Through three starts, Ben Lively had experienced the worst results of the group, but he pitched very well Friday night and is showing some interesting signs in his second big-league season.

Lively allowed just one run to the Pirates over six innings, lowering the Phillies rotation's ERA to 2.67 since April 1. In just 19 games this season, the Phils have allowed one or no runs seven times already. Last season, it took 41 games just for them to do it once.

The Phils needed every bit of that run prevention in Friday's 2-1 win. Lively, Adam Morgan, Luis Garcia and Hector Neris shut the Pirates down, and Odubel Herrera tripled in Cesar Hernandez in the bottom of the eighth to untie the game and make the Phillies 12-7. 

They could have given Neris more breathing room, but with runners on the corners and one out in the eighth, both Rhys Hoskins and Herrera were caught stealing on the same play.

Lively has 21 strikeouts in 21 1/3 innings, a big surprise given his lack of whiffs in the minors and his rate of 5.3 strikeouts per nine in the majors last season.

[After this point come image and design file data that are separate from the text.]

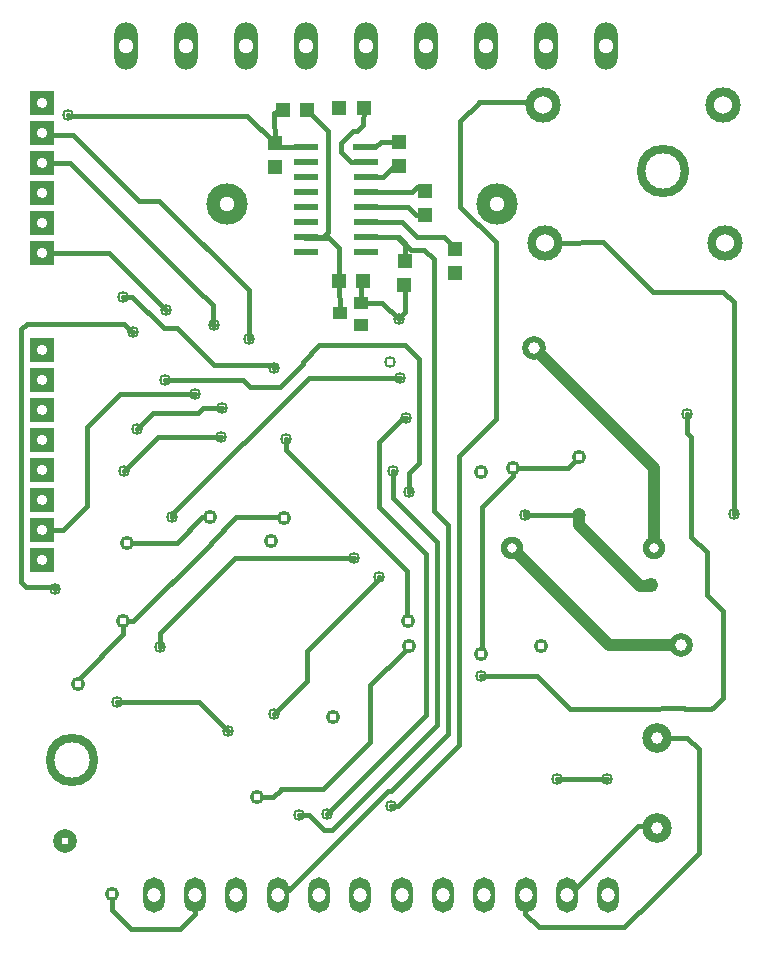
<source format=gbr>
%FSLAX23Y23*%
%MOIN*%
%ADD120O,0.07087X0.11811X0.04724*%
%ADD103O,0.07874X0.15748X0.05118*%
%ADD130R,0.08000X0.02000*%
%ADD131R,0.08200X0.02000*%
%ADD104R,0.04500X0.04000*%
%ADD90R,0.04500X0.05118*%
%ADD88R,0.05118X0.04500*%
%ADD107C,0.01800*%
%ADD110C,0.03937*%
%ADD100R,0.08000X0.08000X0.03543*%
%ADD109C,0.04000X0.02400*%
%ADD123C,0.04724X0.02400*%
%ADD106C,0.04800X0.02400*%
%ADD108C,0.07874X0.02400*%
%ADD105C,0.07500X0.03200*%
%ADD112C,0.07874X0.03937*%
%ADD99C,0.09843X0.03937*%
%ADD94C,0.11811X0.06000*%
%ADD97C,0.13780X0.05118*%
%ADD122C,0.17500X0.11811*%
X000Y000D02*
D02*
D88*
X929Y2745D03*
X929Y2826D03*
X1342Y2750D03*
X1342Y2831D03*
X1361Y2352D03*
X1362Y2432D03*
X1431Y2585D03*
X1431Y2665D03*
X1530Y2394D03*
X1530Y2474D03*
D02*
D90*
X956Y2938D03*
X1036Y2938D03*
X1144Y2366D03*
X1145Y2944D03*
X1225Y2366D03*
X1226Y2944D03*
D02*
D94*
X1823Y2953D03*
X1830Y2493D03*
X2423Y2953D03*
X2430Y2493D03*
D02*
D97*
X769Y2622D03*
X1669D03*
D02*
D99*
X2203Y542D03*
Y842D03*
D02*
D100*
X153Y1436D03*
Y1536D03*
Y1636D03*
Y1736D03*
Y1836D03*
Y1936D03*
Y2036D03*
Y2136D03*
X153Y2459D03*
Y2559D03*
Y2659D03*
Y2759D03*
Y2859D03*
Y2959D03*
D02*
D103*
X435Y3151D03*
X635D03*
X835D03*
X1035D03*
X1235D03*
X1435D03*
X1635D03*
X1835D03*
X2035D03*
D02*
D104*
X1146Y2259D03*
X1216Y2219D03*
Y2294D03*
D02*
D105*
X1720Y1476D03*
X2195D03*
D02*
D106*
X273Y1024D03*
X386Y324D03*
X425Y1234D03*
X438Y1494D03*
X713Y1579D03*
X869Y646D03*
X918Y1499D03*
X960Y1577D03*
X1123Y914D03*
X1373Y1234D03*
X1378Y1149D03*
X1617Y1122D03*
X1618Y1729D03*
X1723Y1744D03*
X1818Y1149D03*
X1943Y1779D03*
X2185Y1352D03*
D02*
D107*
X179Y2854D02*
X258D01*
X478Y2634*
X545*
X843Y2336*
Y2173*
X180Y2459D02*
X378D01*
X568Y2269*
X280Y1043D02*
X425Y1189D01*
Y1213*
X386Y303D02*
Y271D01*
X449Y208*
X614*
X664Y257*
Y289*
X405Y964D02*
X676D01*
X772Y868*
X446Y1234D02*
X458D01*
X716Y1491*
Y1494*
X800Y1579*
X939*
X458Y2197D02*
X454D01*
X428Y2224*
X102*
X083Y2205*
Y1364*
X099Y1348*
X195*
X198Y1346*
Y1341*
X459Y1494D02*
X603D01*
X688Y1579*
X692*
X588D02*
Y1589D01*
X825Y1826*
X827*
X1045Y2044*
X1348*
X663Y1989D02*
X412D01*
X302Y1879*
Y1615*
X223Y1536*
X179Y1536*
X728Y2219D02*
X723D01*
Y2285*
X664Y2344*
X663*
X248Y2759*
X180*
X750Y1846D02*
X540D01*
X428Y1734*
X755Y1944D02*
X690D01*
X673Y1926*
X525*
X488Y1889*
X470Y1874*
X890Y646D02*
X925D01*
X951Y671*
Y672*
X1089*
X1248Y831*
Y1019*
X1363Y1134*
X928Y924D02*
X1038Y1034D01*
Y1134*
X1278Y1374*
Y1379*
X928Y2077D02*
Y2086D01*
X928Y2086*
X728*
X605Y2209*
X560*
X455Y2314*
X425*
X929Y2826D02*
X838Y2917D01*
X244*
X240Y2921*
X929Y2826D02*
Y2817D01*
X926Y2814*
X1032Y2812*
X956Y2938D02*
X942D01*
X928Y2925*
X929Y2826*
X1036Y2938D02*
Y2937D01*
X1108Y2865*
Y2531*
X1091Y2513*
X1085*
X1032Y2512*
X1144Y2366D02*
Y2478D01*
X1108Y2514*
X1106*
X1103Y2511*
X1030Y2511*
X1032*
Y2512*
X1144Y2366D02*
X1144D01*
X1144Y2366*
X1146Y2259*
X1193Y1444D02*
X798D01*
X653Y1299*
X575Y1221*
X546Y1192*
Y1146*
X1216Y2294D02*
X1287D01*
X1343Y2239*
X1216Y2294D02*
Y2361D01*
X1217Y2362*
X1225Y2366*
X1232Y2512D02*
X1261Y2512D01*
X1261Y2512*
X1263Y2512*
X1342*
X1383Y2471*
X1428*
X1459Y2440*
Y1599*
X1506Y1552*
Y855*
X1318Y667*
X1307*
X977Y336*
X977Y344*
X963*
X1232Y2662D02*
X1386D01*
X1403Y2679*
X1431Y2665*
X1232Y2762D02*
X1185D01*
X1151Y2797*
Y2828*
X1190Y2868*
X1205*
X1224Y2886*
X1226Y2944*
X1323Y1734D02*
X1323D01*
Y1643*
X1469Y1498*
Y886*
X1120Y537*
X1094*
X1045Y586*
X1010*
X1342Y2750D02*
X1326D01*
X1290Y2714*
X1232Y2712*
X1342Y2831D02*
X1282D01*
X1265Y2813*
X1232Y2813*
X1232Y2813*
X1231*
X1343Y2239D02*
Y2244D01*
X1363Y2264*
Y2347*
X1364Y2348*
X1361Y2352*
X1362Y2432D02*
Y2488D01*
X1337Y2512*
X1232Y2512*
X1368Y1909D02*
X1358D01*
X1278Y1829*
Y1612*
X1432Y1457*
Y919*
X1102Y591*
X1103*
Y591*
X1370Y1254D02*
Y1401D01*
X968Y1804*
Y1839*
X1378Y1664D02*
Y1728D01*
X1411Y1761*
Y2106*
X1364Y2153*
X1078*
X1024Y2098*
Y2089*
X948Y2014*
X848*
X825Y2036*
X570*
X568Y2034*
X565Y2036*
Y2036*
X1431Y2585D02*
Y2588D01*
X1401*
X1375Y2614*
X1279*
X1232Y2612*
X1530Y2474D02*
Y2478D01*
X1495Y2512*
X1404*
X1354Y2562*
X1232Y2562*
X1616Y1049D02*
X1804D01*
X1912Y941*
X2138*
X2295Y942*
X2297Y940*
X2384*
X2393Y946*
X2423Y977*
Y1266*
X2370Y1319*
Y1462*
X2318Y1514*
Y1846*
X2303Y1861*
Y1924*
X1619Y1143D02*
Y1614D01*
X1723Y1717*
Y1723*
X1744Y1744D02*
X1908D01*
X1928Y1764*
X1765Y289D02*
Y258D01*
X1810Y213*
X2095*
X2196Y314*
X2197*
X2342Y459*
Y806*
X2305Y842*
Y842*
X2231*
X1765Y1586D02*
Y1594D01*
X1773Y1586*
X1924*
X1785Y2963D02*
X1610D01*
Y2961*
X1548Y2899*
Y2614*
X1667Y2495*
Y1907*
X1544Y1784*
Y1730*
X1545Y1729*
Y819*
X1341Y615*
X1318*
X2038Y707D02*
X1869D01*
X2175Y549D02*
X2139D01*
X1930Y340*
X2460Y1591D02*
Y1797D01*
X2460Y1797*
Y2295*
X2425Y2330*
X2190*
X2023Y2497*
X1869Y2494*
D02*
D108*
X230Y499D03*
D02*
D109*
X198Y1341D03*
X240Y2921D03*
X405Y964D03*
X425Y2314D03*
X428Y1734D03*
X458Y2197D03*
X470Y1874D03*
X546Y1146D03*
X565Y2036D03*
X568Y2269D03*
X588Y1579D03*
X663Y1989D03*
X728Y2219D03*
X750Y1846D03*
X755Y1944D03*
X772Y868D03*
X843Y2173D03*
X928Y924D03*
X928Y2077D03*
X968Y1839D03*
X1010Y586D03*
X1103Y591D03*
X1193Y1444D03*
X1278Y1379D03*
X1312Y2096D03*
X1318Y615D03*
X1323Y1734D03*
X1343Y2239D03*
X1348Y2044D03*
X1368Y1909D03*
X1378Y1664D03*
X1616Y1049D03*
X1765Y1586D03*
X1869Y707D03*
X2038D03*
X2303Y1924D03*
X2460Y1591D03*
D02*
D110*
X1746Y1451D02*
X2043Y1154D01*
X2243*
X1945Y1586D02*
Y1554D01*
X2148Y1351*
X2178*
X2178Y1351*
Y1352*
X2185Y1352*
X2193Y1512D02*
Y1744D01*
X1821Y2116*
D02*
D112*
X1793Y2144D03*
X2283Y1154D03*
D02*
D120*
X526Y321D03*
X663D03*
X801D03*
X939D03*
X1077D03*
X1215D03*
X1352D03*
X1490D03*
X1628D03*
X1766D03*
X1904D03*
X2041D03*
D02*
D122*
X254Y771D03*
X2224Y2733D03*
D02*
D123*
X1945Y1586D03*
D02*
D130*
X1032Y2462D03*
Y2512D03*
Y2562D03*
Y2612D03*
Y2662D03*
Y2712D03*
Y2762D03*
Y2812D03*
X1231Y2813D03*
X1232Y2462D03*
Y2512D03*
Y2562D03*
Y2662D03*
Y2712D03*
Y2762D03*
D02*
D131*
Y2612D03*
X000Y000D02*
M02*

</source>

As for the rest of the rotation:

• Aaron Nola, who owns the lowest hard-hit contact rate in all of baseball (17.7 percent) looks like one of the best dozen starting pitchers in either league. He also seems poised to reach an even higher level in his fourth season.

• Jake Arrieta showed Cy Young stuff Thursday against the Pirates (see story), and through three starts he's 2-0 with a 2.04 ERA and .180 opponents' batting average. That early-season concern over his lack of swings and misses? Arrieta generated 14 swinging strikes against the Bucs with 10 just against his sinker — the most against his sinker in 56 starts.

• Nick Pivetta and Vince Velasquez, the two wild cards entering the season, have combined for a 1.98 ERA and 0.88 WHIP with 38 strikeouts in 36 1/3 innings the last three cycles through the rotation.

"Wild card" is the operative term, because if that duo continues to pitch like this, the Phils will have a legit shot at one.

The strikeouts, the weak contact ... we're not dealing with smoke and mirrors here. We're seeing what happens when aces like Arrieta and Nola meet expectations and young guys like Pivetta and Velasquez execute with more consistency. If Lively can just give the Phils quality starts, look out.

And aside from Arrieta, the rest of the Phillies' rotation will earn just under $2.25 million this season combined. That may be the most important number of all.